On pourrait citer d’autres exemples. On épinglera juste le cas exceptionnel de Telenet. En dépit de son ratio d’endettement net total de 4 fois son EBITDA, ce groupe de télécom distribuera tout de même son dividende brut de 1,3 euro par action. Sa démarche s’explique principalement par le besoin de cash de sa maison-mère américaine Liberty Global, endettée à hauteur de 28 milliards de dollars et qui possède 70% du capital de Telenet. Précisons au passage que Telenet n’aura à faire face à aucun amortissement de dettes avant 2026, et qu’il ne devrait donc pas connaître de stress financier à court terme.

Les actionnaires de la BNB privilégiés

"Notre position est restée solide", affirmait le patron de KBC au moment de la publication de ses résultats le 13 février. Cela n’a toutefois pas suffi à la banque pour éviter la décision d’annuler le paiement de son dividende final. Beaucoup de banques se sont récemment targuées d’être bien capitalisées et d’afficher un ratio de solvabilité rassurant. C’est quand même ce secteur, en Belgique comme dans la plupart des pays européens, qui paie le plus lourd tribut à la crise de coronavirus, suivi de celui des compagnies aériennes et de celui des entreprises actives dans le secteur du tourisme. Il se joint à la recommandation de la Banque centrale européenne faite aux banquiers "de ne pas verser de dividendes au moins jusqu'au 1er octobre 2020 et de ne pas prendre l'engagement irrévocable de verser des dividendes pour les exercices 2019 et 2020 et de s'abstenir de racheter des actions pour rémunérer les actionnaires". Renoncer aux dividendes pourrait libérer 30 milliards d'euros de capital, estime le superviseur bancaire européen.

La BCE recommande aux banques de ne pas verser de dividendes au moins jusqu'au 1er octobre 2020 et de ne pas prendre l'engagement irrévocable de verser des dividendes pour les exercices 2019 et 2020. La Banque nationale de Belgique ne semble pas prête à suivre cette recommandation.

Beaucoup se demandent du coup pourquoi la Banque nationale de Belgique (BNB) ne se sent pas concernée par cette recommandation.
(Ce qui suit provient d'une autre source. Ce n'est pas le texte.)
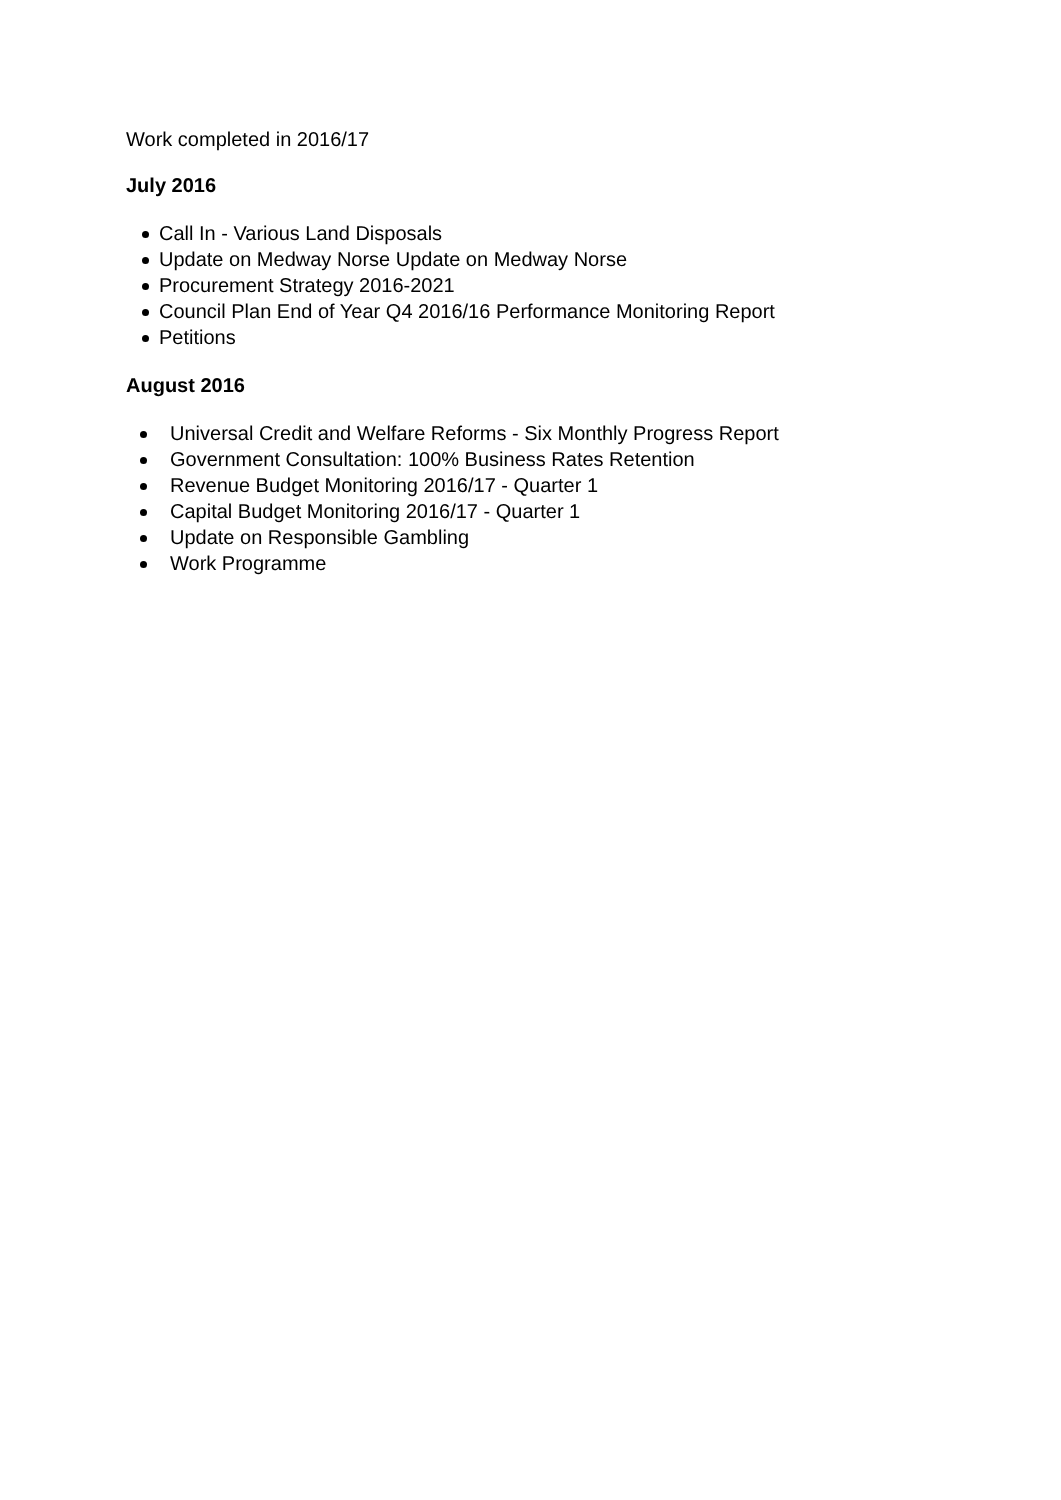Work completed in 2016/17
July 2016
Call In - Various Land Disposals
Update on Medway Norse Update on Medway Norse
Procurement Strategy 2016-2021
Council Plan End of Year Q4 2016/16 Performance Monitoring Report
Petitions
August 2016
Universal Credit and Welfare Reforms - Six Monthly Progress Report
Government Consultation: 100% Business Rates Retention
Revenue Budget Monitoring 2016/17 - Quarter 1
Capital Budget Monitoring 2016/17 - Quarter 1
Update on Responsible Gambling
Work Programme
Ses actionnaires (parmi lesquels on trouve l’Etat belge, qui possède 50% des actions) pourront en effet savourer à partir du 18 mai le versement d’un dividende brut de 122,57 euros par action décidé le 25 mars, et toujours maintenu à ce jour !

Après avoir été une des dernières en Europe à opposer de la résistance à cette recommandation, la banque française BNP Paribas, détenue à hauteur de 7,7% par l'Etat belge, a fini jeudi par s’y plier. Credit Suisse et UBS, qui s’étaient vu notifier une telle recommandation de la part de l’autorité suisse des marchés financiers, sont bien décidées pour leur part à assurer le versement de leur dividende. Chez UBS, le directeur financier a déclaré que "la banque était à l’aise avec son niveau de liquidités, malgré la chute des marchés".